# My One Line Review



## recycle1943 (Dec 16, 2013)

Sometimes I wish I weren't such a cheapskate because that thing would save me a lot of steps, time and noise. I turn the dc on and forget to turn it off. a remote in my pocket would be pretty nice.


----------



## pjones46 (Mar 1, 2011)

Gezz Roger, you're more frugal than I am. Put some of that formable dum-dum on the motor hole so dust doesn't get sucked into the motor.


----------



## greg48 (Nov 7, 2010)

Sure hope you don't misplace that remote or it's back to the treadmill for you.


----------



## HillbillyShooter (Feb 15, 2012)

Congrats! Looks like you got a great deal. Hope it continues to work for you and keeps those Guinness flowing. You might want to consider a second remote for convenience at other machines (and should one go into hiding). ;-)


----------



## DIYaholic (Jan 28, 2011)

Aint The long Ranger great!!!

I've got one on my HF 2HP DC….
Wouldn't have it any other way!!!


----------



## Kentuk55 (Sep 21, 2010)

LOL, thnx ya'll. -John That's a good idea. Believe me, I'm not lazy, but, this sure is nice.


----------



## lew (Feb 13, 2008)

Thanks for the review, Roger! Glad you like it!!


----------



## JoeLyddon (Apr 22, 2007)

Great Review! *It Works!*


----------



## doubleDD (Oct 21, 2012)

Glad it works. Saving steps is a good thing. Especially after your 5 mile jog everyday. lol. Good review Roger.


----------



## kdc68 (Mar 2, 2012)

Yep got one for my HF as well. It's a bit of a luxury to not have to walk those 5 or 10 (or more) steps to shut the DC off…....Thanks for the review !
v


----------



## Senorbutt (Aug 25, 2013)

Recycle1943- im cheap and broke too. I bought what I think is marketed as an outdoor holiday light remote from Menards for about 15 bucks.
ive got a HF DC too and it works fine for that, I just keep the remote in my apron as I work.


----------



## CFrye (May 13, 2013)

Thanks for the review, Roger. Does it have a locator button on it for when you lose it? ;-)


----------



## Kentuk55 (Sep 21, 2010)

LOL-Candy. Recycle: I had one similar to what you have, but it didn't last long.


----------



## kiefer (Feb 5, 2011)

That all sounds very convenient but I read an article some years ago that staying in one location too long and not moving about is a bad thing so I have made it a habit to move around the shop and even do some stretching from time to time to keep the body loose and it seems to help .


----------



## jbertelson (Sep 26, 2009)

I have a 240V Woodcraft one here in Anchorage, and it works flawlessly. Previously, I had my DC wired 120V, and had a Woodcraft 120V remote. So I had to get the 240V one and put the 120V one in the drawer. Then when I got a small DC in La Conner, I took the 120V one with me down there. So now they are both in use.

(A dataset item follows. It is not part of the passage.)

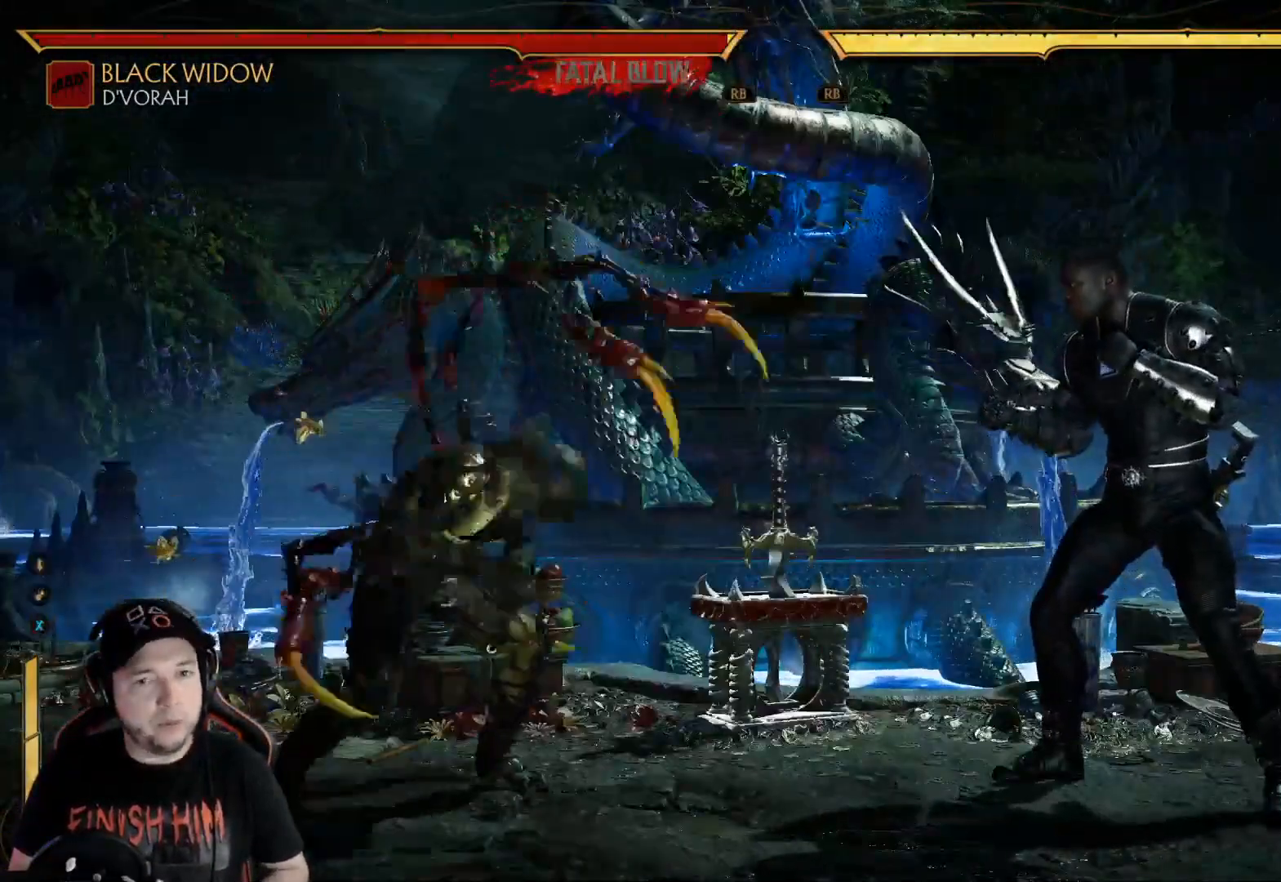
{"buttons": [], "left_stick": "center", "right_stick": "center", "events": [[51, "X", "up"], [67, "DPAD_LEFT", "up"], [168, "R1", "down"], [234, "R1", "up"]]}
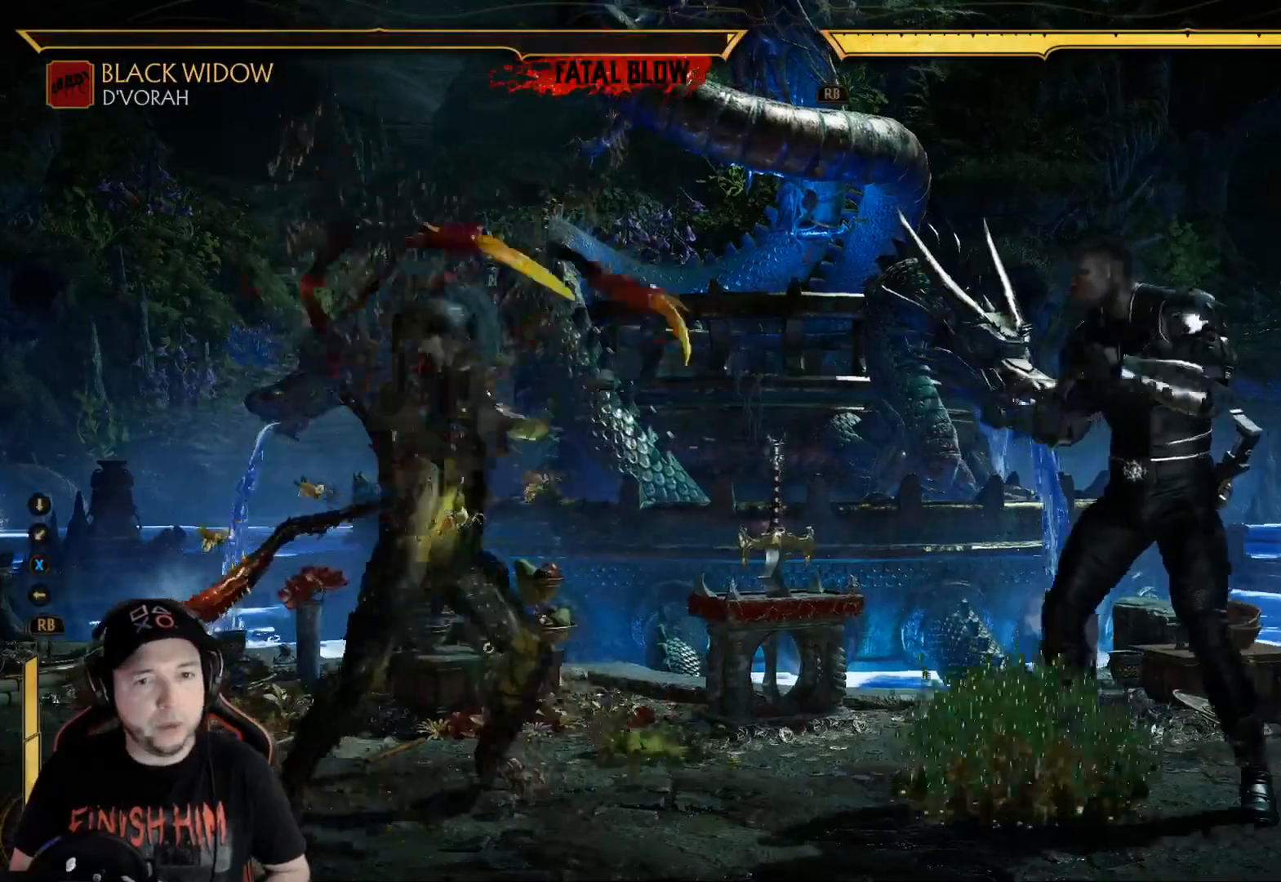
{"buttons": ["DPAD_LEFT"], "left_stick": "center", "right_stick": "center", "events": [[17, "SELECT", "down"], [150, "SELECT", "up"], [501, "DPAD_LEFT", "down"]]}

The 240V one has never had a glitch, in use for 2 -3 years. The 120V one was dead out of the package, but opening it up prior to sending it back I found a cold solder joint, resoldered it, and then it has become totally reliable as well. Each came with two remotes. I have three of them here in Anchorage, but usually have one in my shirt pocket, and actuate it right through the shirt material. They come with a little chain with a clip that is perfect for clipping to a shirt pocket top, and then dropping the remote into your pocket, with the button facing out. The one in La Conner is velcroed to the top of the TS switch, and I turn them both on nearly simultaneously.

Point is, they both work, I have never lost a remote in 4 years, and they make using DC easy. DC is a safety issue, not just a convenience one. Always make safety easy, and then you are more likely to stay safe…...........


----------



## Blackie_ (Jul 10, 2011)

Thanks for this review Roger, I may have to consider this, my DC is located outside of my shop isolated in a custom built closet in which is powered via a light switch on the inside of my shop, right now with the size of my shop it's not that far away from all of my tools to just take the steps over and turn it on, but… once I add the addition to my shop making taking it from 16' to 24' long that might change things, if not a remote than my other option and since I'm in the mist of wiring the addition I might just do a double location switch so each end of the building as access to the power on the DC.


----------



## Kentuk55 (Sep 21, 2010)

Wish you luck on your expansion Randy. This remote does also work through walls, just f.y.i. ya'll.


----------



## timbertailor (Jul 2, 2014)

Does anyone know how many amps this thing is rated for?

I could not find any information on the site about this.

All it says is that it is good for 1 1/2HP motor. The HF unit is said to be 2HP.

I know that the HF unit pulls 14amps when started so that is the information I am looking for based on independent tests I have found.

Electrical fires are a serious hazard and if it is not built to handle the start up load, one is playing with fire.

P.S. Just because it works, does not make it safe.


----------